ATS Hygiene: Stage change triggers in the scheduling tool push updates to the ATS automatically. Manual ATS updates eliminated for the four stages covered by the integration.
Results
Implementation took approximately 6 weeks across the four automation categories. The results measured at 90 days:
- Admin time dropped from 12 hours to 1 hour per week
- 11 hours per week redirected to candidate sourcing and engagement
- Time-to-hire reduced by 60% for standard clinical roles
- Hiring manager feedback time average dropped from 5.1 days to 18 hours
- Quality of hire improvement measurable in 90-day retention rates at the 90-day post-implementation mark
The twelve hours Sarah recovered went entirely into candidate engagement work—the relationship-building and assessment activities that determine whether a hire works out. The improvement in quality of hire was a direct consequence of having capacity to do that work rather than spend the same hours chasing coordination tasks.
Lessons Learned
Lesson 1: Vendor API limitations are solvable without vendor replacement. Scheduled polling is less elegant than real-time webhooks but produces the same practical outcome. Don’t let vendor API gaps block implementation.
Lesson 2: Escalation paths require human agreement, not just technical setup. The hiring manager reminder escalation needed clinical leadership sign-off before it could run. Building the governance structure took longer than building the automation. Both were necessary.

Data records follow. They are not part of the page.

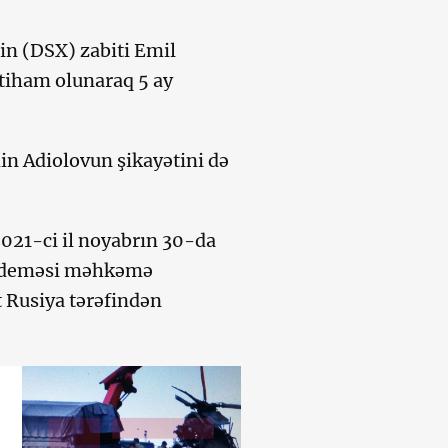
in (DSX) zabiti Emil
ttiham olunaraq 5 ay
n Adiolovun şikayətini də
2021-ci il noyabrın 30-da
ər deməsi məhkəmə
t Rusiya tərəfindən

Lesson 3: The quality-of-hire improvement is the biggest ROI item, and it’s the hardest to measure. Twelve hours of candidate engagement per week versus zero has a compounding effect on hiring quality that becomes visible in 90-day retention and performance data. It doesn’t show up in the time-savings calculation, but it’s the outcome that makes the case to clinical leadership.
Expert Take
Sarah’s case is the most common version of this story I see. A competent, organized recruiter carrying twelve hours per week of work that should not exist on any human’s plate. The administrative work wasn’t hard. It was just constant, and it crowded out the work that actually matters. The automation didn’t make Sarah a better recruiter. It gave her back the time to be the recruiter she already was.